Strategy Maps

What are they?

A strategy map is a tool for visually displaying the position of a company or a line of business relative to competitors. Strategy maps generally place firms based on two or three dimensions that capture either critical elements driving consumer preferences or important attributes characterizing competition.

Why do we use them?

Strategy maps are useful visual tools to quickly communicate a large amount of information on a collection of firms. Arguably, there are four main ways a firm can position itself within a market, defined by the source of competitive advantage a firm pursues and the firm’s competitive scope within an industry.[i]

generic strategies

In general, there are two types of competitive advantage a firm can pursue: low cost or uniqueness. Using a low-cost strategy, a firm simply tries to have lower costs than the marginal producer in the industry. With the uniqueness strategy, a firm tries to persuade customers to pay more. A uniqueness strategy usually entails offering products of higher quality or with more features than other products in the marketplace.

Firms may choose to target a broader or narrower segment of the market. Broad-scope firms tend to deliver products and services that appeal to a wide number of these segments. They may do so by offering individual products and services with broad appeal or by offering a portfolio of products that cover the product space. For example, Henry Ford’s Model T automobile was built with a broad target market in mind: people who wanted a simple, affordable car. Alternatively, General Mills offers a broad array of cereals to try to appeal to each market segment.

On the opposite end of the spectrum are narrow strategies that target one or a few market segments. Porsche manufactures and sells high-end sports cars to a narrow segment of affluent automobile owners. Nature’s Path Organic sells healthy cereals to a narrower, environmentally and socially conscious consumer base.
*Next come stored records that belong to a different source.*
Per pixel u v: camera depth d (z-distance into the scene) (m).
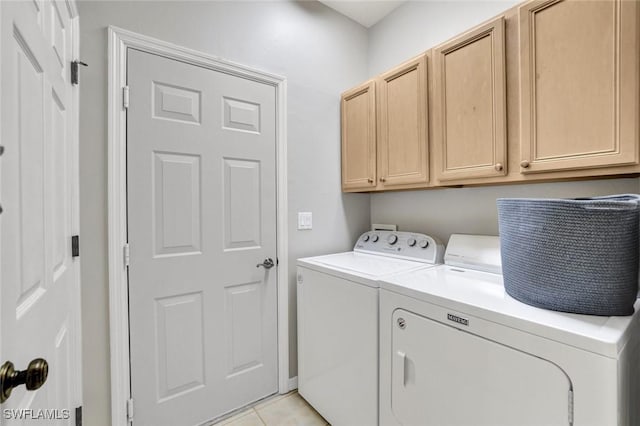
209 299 1.62
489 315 0.94
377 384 1.33
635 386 0.86
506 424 0.90
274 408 1.75
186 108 1.54
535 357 0.84
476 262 1.49
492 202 1.64
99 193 1.32
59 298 1.00
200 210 1.59
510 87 1.26
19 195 0.66
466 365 1.00
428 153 1.59
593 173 1.05
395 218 2.17
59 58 1.02
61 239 1.05
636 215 0.84
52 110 0.94
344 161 2.14
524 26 1.19
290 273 1.93
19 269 0.65
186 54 1.53
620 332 0.76
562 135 1.10
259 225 1.80
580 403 0.76
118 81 1.35
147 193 1.43
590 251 0.86
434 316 1.09
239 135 1.72
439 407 1.08
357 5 2.11
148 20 1.44
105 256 1.34
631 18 0.95
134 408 1.40
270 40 1.84
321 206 2.08
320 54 2.07
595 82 1.02
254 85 1.77
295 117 1.95
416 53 2.01
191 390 1.57
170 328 1.50
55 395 0.94
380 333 1.31
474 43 1.38
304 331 1.79
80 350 1.26
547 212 0.92
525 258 0.98
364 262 1.75
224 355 1.68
These two dimensions, broad versus narrow and low cost versus unique, define four generic strategies:

Broad-scope, low-cost players are referred to as cost leaders. Walmart is a classic example of a company trying to appeal to a wide audience with the lowest-cost products. Cost leaders typically engage in aggressive cost-cutting, build market share to gain economies of scale, use low-cost inputs and labor, minimize overhead such as R&D, and invest in low-cost, state-of-the-art operations and continuous improvement initiatives.

Broad-scope, unique players are referred to as differentiated players. The Target Corporation is illustrative of this strategy. A mass-market retailer, it offers higher-quality products in a more refined setting (and at higher prices) than Walmart does. Differentiators often invest heavily in advertising to build brand awareness, develop innovative capabilities to stay on the cutting edge, and invest heavily in human resources and other ancillary activities.

On the narrow side, we have both focused, low-cost players and differentiated niche players. Kia entered the U.S. market as a focused, low-cost auto manufacturer — offering a narrow line of low-cost cars to a limited market. On the flip side, Tesla was a new entry into the U.S. automobile market with an electric-powered sports car — a higher-end vehicle costing over$100K and appealing to a narrow set of environmentalists and technophiles (not to mention celebrities).

Some firms pursue generic strategies that cross these boundaries. Toyota is a classic example of a company that has simultaneously attempted to be both low cost and high quality (i.e., unique). Some argue that firms do so at their own risk, however. More often than not, these firms get stuck in the middle — being neither the lowest-cost player nor all that differentiated in the market.

How do we do it?

Step 1. Select dimensions.

The first step in generating a strategy map is to determine the dimensions. Dimensions can be any factors that help define competition within an industry. These may be based on product styling, such as the conservative versus the sporty automobiles or luxury versus mass-market leather goods. They may be based on price. In other words, low versus high, or they may be based on capabilities or technologies common in the industry, such as microbrews versus mass-produced. Dimensions that capture basic competitive indicators may be used (e.g., revenues, market share or earnings).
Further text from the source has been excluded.